Saved data entries:
────

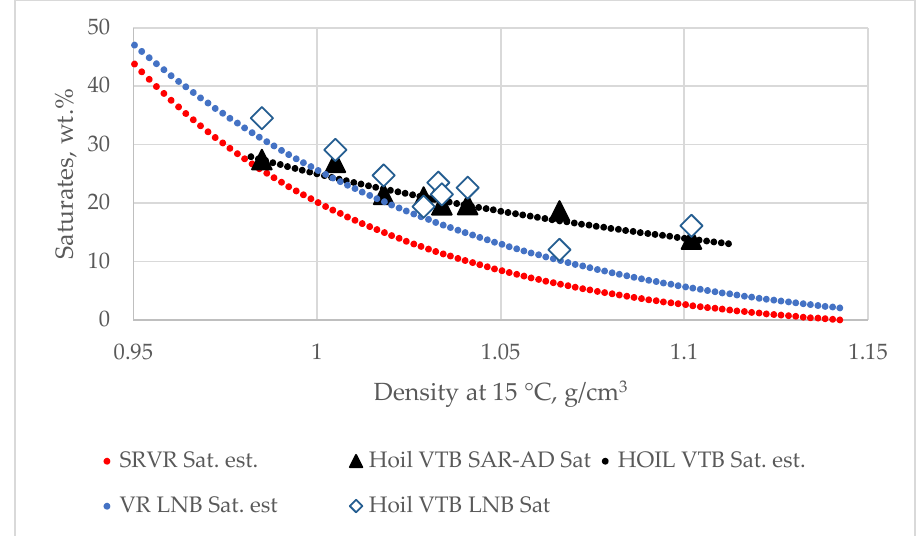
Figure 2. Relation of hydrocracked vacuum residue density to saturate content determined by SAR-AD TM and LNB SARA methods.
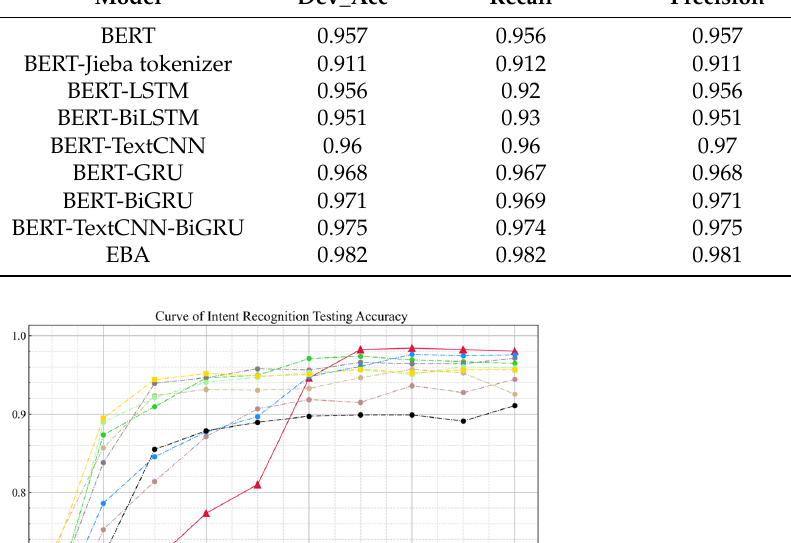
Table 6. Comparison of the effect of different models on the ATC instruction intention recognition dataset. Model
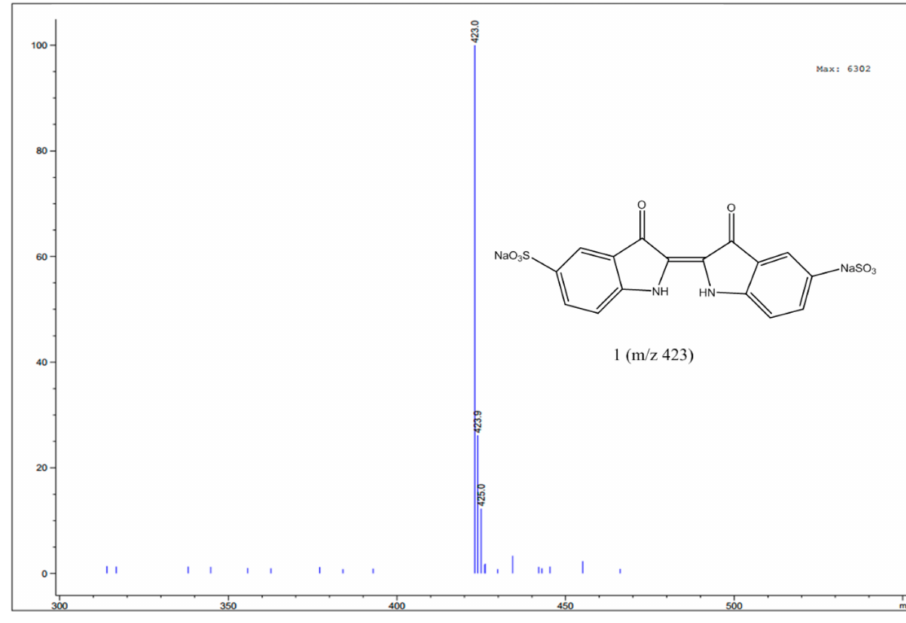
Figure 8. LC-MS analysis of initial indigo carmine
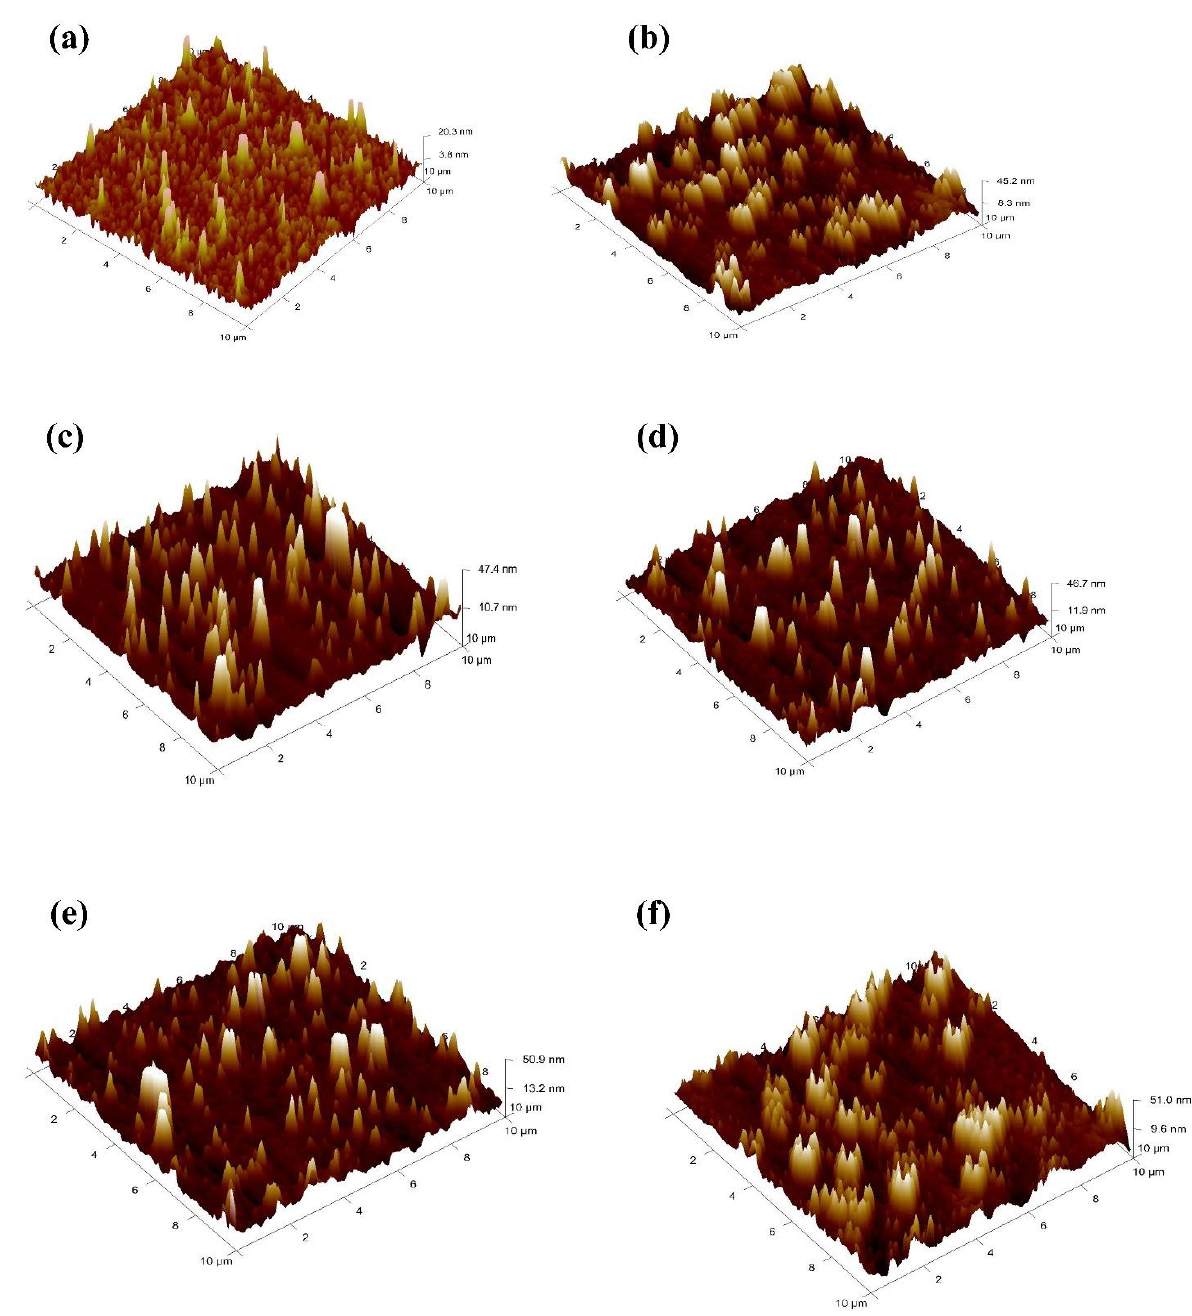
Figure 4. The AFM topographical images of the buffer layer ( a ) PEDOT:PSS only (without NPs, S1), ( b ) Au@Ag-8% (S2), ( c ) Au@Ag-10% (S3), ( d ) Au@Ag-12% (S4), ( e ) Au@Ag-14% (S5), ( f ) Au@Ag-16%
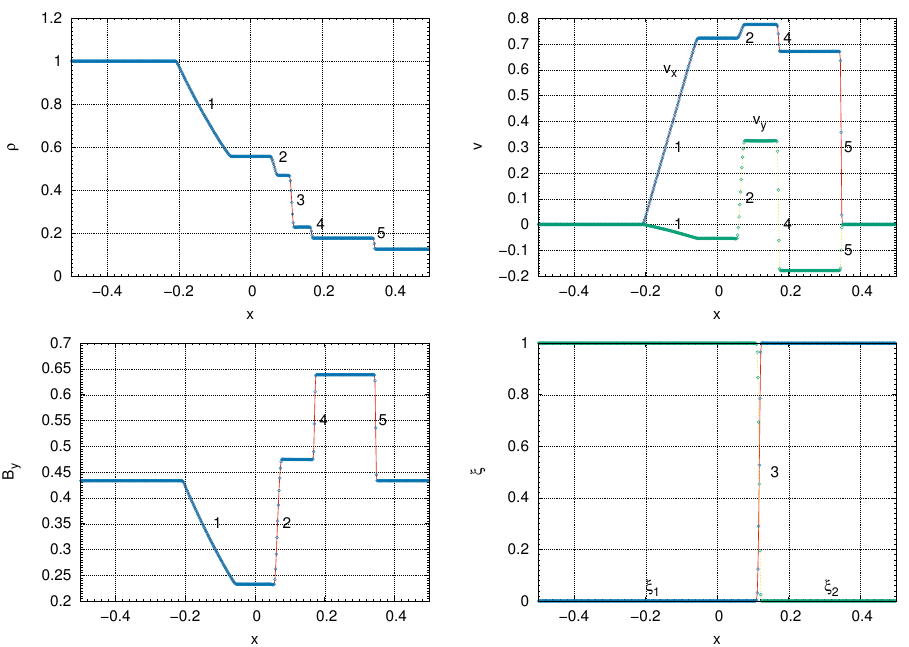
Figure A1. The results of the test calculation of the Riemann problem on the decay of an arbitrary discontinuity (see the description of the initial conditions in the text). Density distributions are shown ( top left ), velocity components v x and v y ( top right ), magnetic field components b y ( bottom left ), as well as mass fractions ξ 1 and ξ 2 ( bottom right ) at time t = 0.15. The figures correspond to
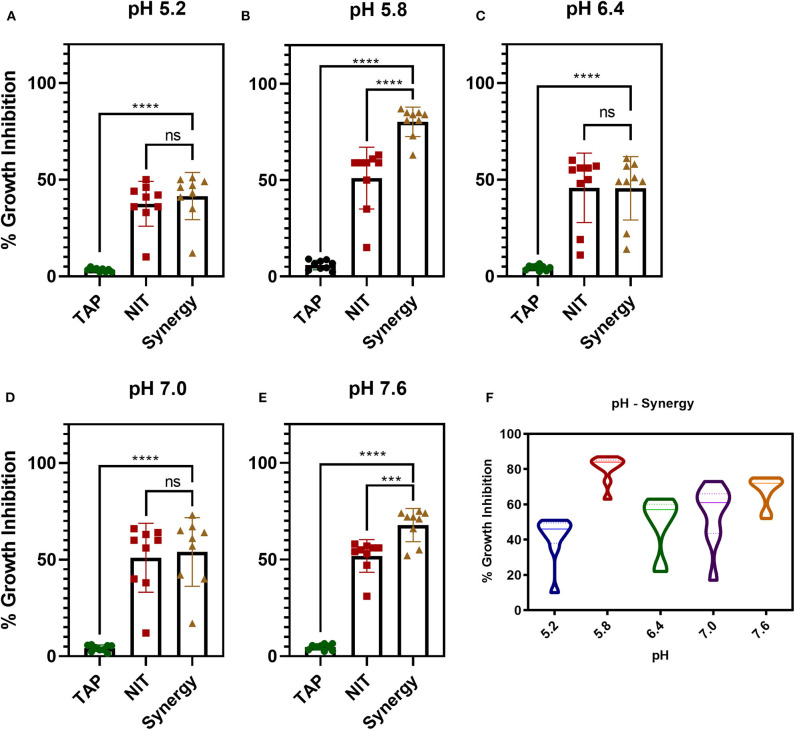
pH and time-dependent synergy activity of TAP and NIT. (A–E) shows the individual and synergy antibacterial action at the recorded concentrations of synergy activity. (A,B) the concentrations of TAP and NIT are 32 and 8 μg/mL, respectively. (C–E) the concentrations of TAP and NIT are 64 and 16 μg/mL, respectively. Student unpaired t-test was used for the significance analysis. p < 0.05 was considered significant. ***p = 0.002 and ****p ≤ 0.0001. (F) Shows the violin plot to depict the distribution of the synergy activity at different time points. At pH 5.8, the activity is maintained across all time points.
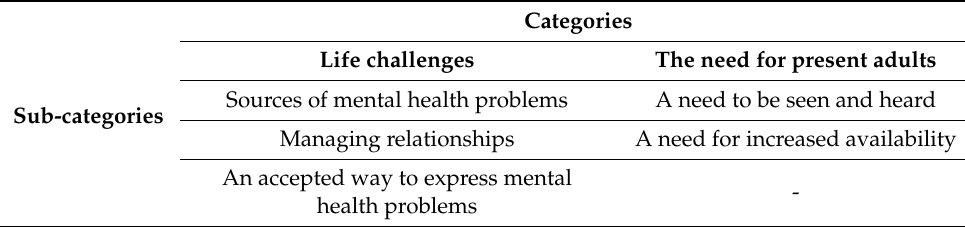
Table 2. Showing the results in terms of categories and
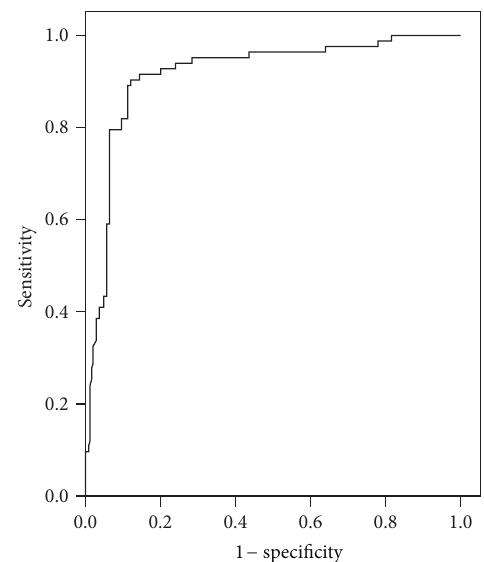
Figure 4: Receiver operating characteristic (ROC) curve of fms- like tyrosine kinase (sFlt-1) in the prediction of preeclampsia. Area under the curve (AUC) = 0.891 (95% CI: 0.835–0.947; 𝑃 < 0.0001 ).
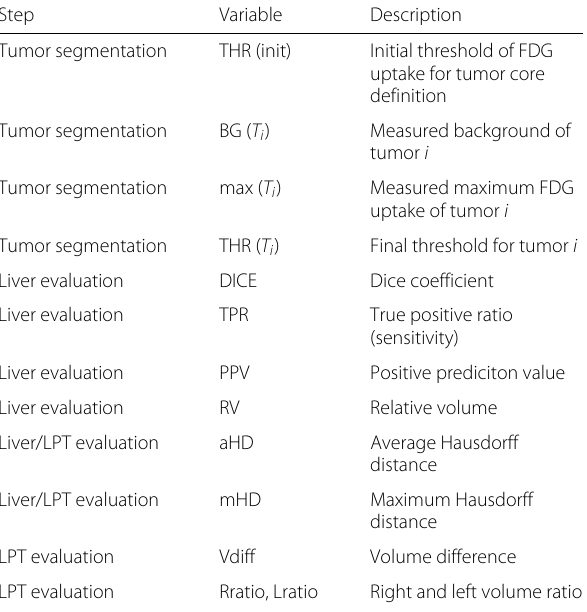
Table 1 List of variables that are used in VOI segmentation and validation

────

• Brief:
Copy out all lines from the records where the word "Table" appears.

• Written reply:
Table 6. Comparison of the effect of different models on the ATC instruction intention recognition dataset. Model
Table 2. Showing the results in terms of categories and
Table 1 List of variables that are used in VOI segmentation and validation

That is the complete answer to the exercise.